TASK ITEM
Quote the text starting with the line that contains "Extended Warranty" and continuing through the line that contains "dokumentem zakupu. Wszelkie informacje", both included.
::::
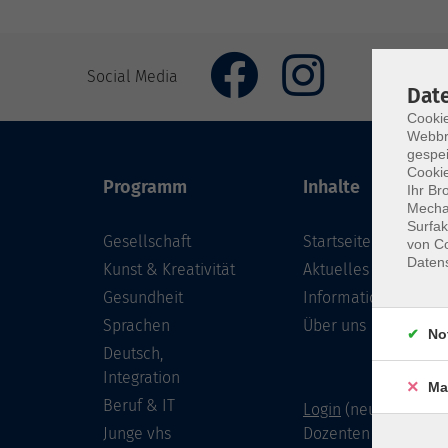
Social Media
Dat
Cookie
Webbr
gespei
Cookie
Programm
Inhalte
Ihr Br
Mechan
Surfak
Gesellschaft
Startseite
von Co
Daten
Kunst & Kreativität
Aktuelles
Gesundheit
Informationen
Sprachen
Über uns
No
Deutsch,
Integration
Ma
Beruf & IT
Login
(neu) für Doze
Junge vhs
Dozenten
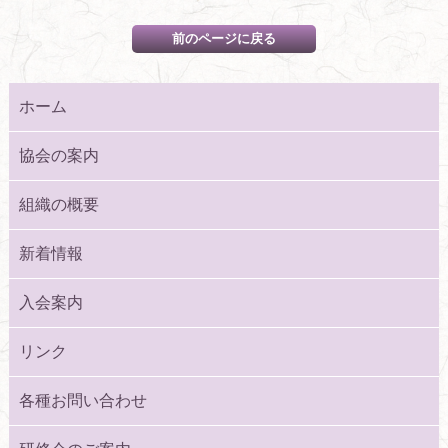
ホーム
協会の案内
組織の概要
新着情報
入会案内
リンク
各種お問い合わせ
::::
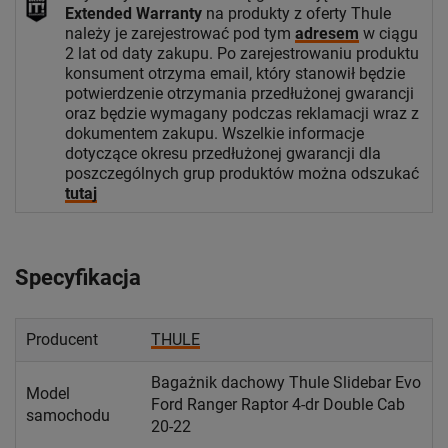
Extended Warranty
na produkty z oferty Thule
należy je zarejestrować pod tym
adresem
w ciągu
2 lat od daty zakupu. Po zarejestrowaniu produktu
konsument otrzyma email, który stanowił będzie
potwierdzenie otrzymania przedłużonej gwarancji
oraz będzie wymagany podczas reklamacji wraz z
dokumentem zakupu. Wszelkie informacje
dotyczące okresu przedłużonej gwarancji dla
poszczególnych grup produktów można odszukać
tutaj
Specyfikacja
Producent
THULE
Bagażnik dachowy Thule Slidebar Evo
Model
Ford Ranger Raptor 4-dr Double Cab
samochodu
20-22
::::
YOUR RESPONSE
Extended Warranty
na produkty z oferty Thule
należy je zarejestrować pod tym
adresem
w ciągu
2 lat od daty zakupu. Po zarejestrowaniu produktu
konsument otrzyma email, który stanowił będzie
potwierdzenie otrzymania przedłużonej gwarancji
oraz będzie wymagany podczas reklamacji wraz z
dokumentem zakupu. Wszelkie informacje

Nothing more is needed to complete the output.